Une pression artérielle élevée est responsable d’une mortalité prématurée estimée à 10 millions de morts dans le monde, dont 4,9 millions par pathologies cardiaques ischémiques et 3,5 millions par AVC. Ce rappel annoncé en préambule de la mise à jour des recommandations européennes ESC/ ESH veut justifier l’attitude plus agressive préconisée dans cette actualisation 2018. Comme dans la précédente version de 2013, la définition de l’HTA reste identique, avec une PA ≥ 140/90 mmHg. Le texte européen est moins offensif que les guidelines américaines (2017) qui ont adopté le seuil de 130/80 mmHg pour définir une HTA, ce qui impose outre-Atlantique un traitement médicamenteux chez des personnes seulement considérées comme ayant une pression artérielle “normale haute” en Europe.
Objectif 130/80
Néanmoins, la nouveauté européenne est qu’il est désormais recommandé de ne plus se contenter de traiter en vue de descendre sous les 140/90, mais de viser les valeurs de 130/80, voire moins (mais pas en deçà de 120/70) chez la plupart des patients hypertendus, en particulier les moins de 65 ans. Un objectif plus agressif que les recommandations de la Société française d’hypertension artérielle qui visent 130-139 et moins de 90 mmHg. Les cibles tensionnelles ont été individualisées pour chaque catégorie d’hypertendus : entre 120 et 130 mmHg chez les moins de 65 ans et éventuellement chez les patients en post-AVC/AIT (selon les comorbidités et le niveau de risque), 130 mmHg ou moins chez les diabétiques et/ou coronariens, entre 130-140 mmHg en cas de maladie rénale chronique ou d’un âge supérieur ou égal à 65 ans. La pression diastolique doit être inférieure à 80 mmHg mais jamais à 70 mmHg. « En 2018, le traitement de l’HTA est moins conservateur qu’auparavant chez les personnes âgées et très âgées », fait remarquer le Pr Bernard Vaïsse, président du Comité français de lutte contre l’hypertension artérielle. « Des seuils plus bas, entre 130 et 140 mmHg, mais pas moins de 130 mmHg, doivent être atteints respectivement chez les hypertendus de 65-79 ans et les 80 ans ou plus, à adapter à l’âge biologique plutôt qu’à l’âge civil, et à la tolérance médicamenteuse. »
Bithérapie dès 160 mmHg
Afin d’améliorer l’efficacité et l’observance des traitements, les experts européens misent désormais sur une bithérapie d’emblée. Selon les précédentes recommandations – qui restent préconisées en France – la monothérapie était la règle, avant d’opter pour une bithérapie en cas d’échec. Cette dernière permet de contrôler 60 à 70 % des hypertendus (vs 40 % pour une monothérapie). Cette stratégie de double thérapie ne concerne pas les hypertendus de grade 1 (140-159/90- 99 mmHg) surtout si leur systolique est inférieure à 150 mmHg, ni les 80 ans ou plus, ni les très fragiles.

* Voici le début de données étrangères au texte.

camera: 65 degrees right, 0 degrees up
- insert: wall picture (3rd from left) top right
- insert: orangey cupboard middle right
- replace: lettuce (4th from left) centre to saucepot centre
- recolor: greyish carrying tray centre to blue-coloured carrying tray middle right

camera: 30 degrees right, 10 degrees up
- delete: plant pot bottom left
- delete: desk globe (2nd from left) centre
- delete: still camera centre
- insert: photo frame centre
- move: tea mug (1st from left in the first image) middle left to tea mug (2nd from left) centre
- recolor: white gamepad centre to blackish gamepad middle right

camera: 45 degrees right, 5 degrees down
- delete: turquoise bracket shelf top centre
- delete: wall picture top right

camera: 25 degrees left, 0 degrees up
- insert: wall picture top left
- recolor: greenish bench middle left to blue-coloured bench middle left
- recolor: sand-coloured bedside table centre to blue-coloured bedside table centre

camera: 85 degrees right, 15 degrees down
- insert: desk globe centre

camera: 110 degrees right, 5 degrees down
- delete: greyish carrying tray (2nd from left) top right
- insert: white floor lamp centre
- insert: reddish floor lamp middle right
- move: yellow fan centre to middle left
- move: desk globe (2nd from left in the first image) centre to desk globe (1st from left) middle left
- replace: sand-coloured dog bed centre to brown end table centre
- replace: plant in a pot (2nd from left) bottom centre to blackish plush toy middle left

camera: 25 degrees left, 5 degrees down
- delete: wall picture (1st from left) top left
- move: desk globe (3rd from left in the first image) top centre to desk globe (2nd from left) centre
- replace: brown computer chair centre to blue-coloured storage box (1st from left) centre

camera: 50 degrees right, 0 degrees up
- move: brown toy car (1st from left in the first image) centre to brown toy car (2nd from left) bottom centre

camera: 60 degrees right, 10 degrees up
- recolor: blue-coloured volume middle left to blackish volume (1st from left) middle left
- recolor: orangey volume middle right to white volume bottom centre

En matière de molécules, les guidelines européennes valident toutes les combinaisons médicamenteuses, en dehors de l’association de deux bloqueurs du système rénine-angiotensine (ARA II et IEC). La bithérapie initiale en un unique comprimé comporte un bloqueur du système rénine-angiotensine et un inhibiteur calcique ou un diurétique. « Selon les enquêtes, en France, seules 60 % des bithérapies prescrites sont conformes aux guidelines », souligne Bernard Vaïsse : « Celles qui ne le sont pas comportent des alpha-bloquants voire des bétabloquants, chez les plus de 60 ans où ils sont pourtant moins efficaces. Ces molécules devraient être remplacées par un anticalcique. » En cas d’échec, le principe est identique, avec une trithérapie en association fixe et l’ajout d’un diurétique (de l’anse en cas d’insuffisance rénale eGFR < 30). À noter qu’en France, la trithérapie fixe n’est pas remboursée par l’Assurance maladie – une aberration pour beaucoup de spécialistes.
Enfin, nouveauté des guidelines européennes, si l’hypertension est résistante, on ajoute de faibles doses de spironolactone à la trithérapie en monoprise, protocole déjà conseillé en France. S’il elle est mal tolérée, on préférera un autre diurétique (eplerenone, amiloride, thiazide/diurétique thiazidique ou de l’anse), un alpha-bloquant (doxazosine) ou un bétabloquant (bisoprolol). Cette dernière classe doit d’ailleurs être envisagée à chaque étape lorsqu’il existe une indication spécifique (angor, insuffisance cardiaque, post-IDM, fibrillation atriale, femmes jeunes ou enceintes).